→ EXERCISE GOAL: Swap each "回覧等_2023" in the items below for "Circulars_2023" and give the lines again otherwise unchanged, leaving out the pictures.
------ TASK MATERIAL
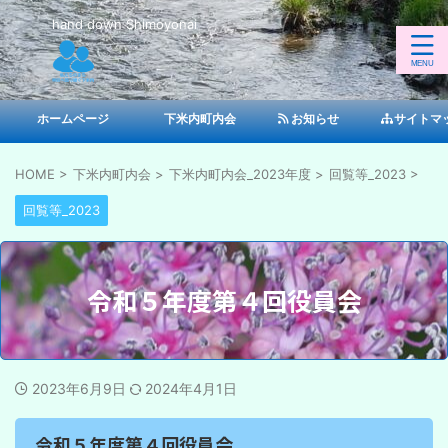
hand down Shimoyonai
ホームページ
下米内町内会
お知らせ
サイトマ
HOME
>
下米内町内会
>
下米内町内会_2023年度
>
回覧等_2023
>
回覧等_2023
令和５年度第４回役員会
2023年6月9日
2024年4月1日
令和５年度第４回役員会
------------
→ EXPECTED OUTPUT:
hand down Shimoyonai
ホームページ
下米内町内会
お知らせ
サイトマ
HOME
>
下米内町内会
>
下米内町内会_2023年度
>
Circulars_2023
>
Circulars_2023
令和５年度第４回役員会
2023年6月9日
2024年4月1日
令和５年度第４回役員会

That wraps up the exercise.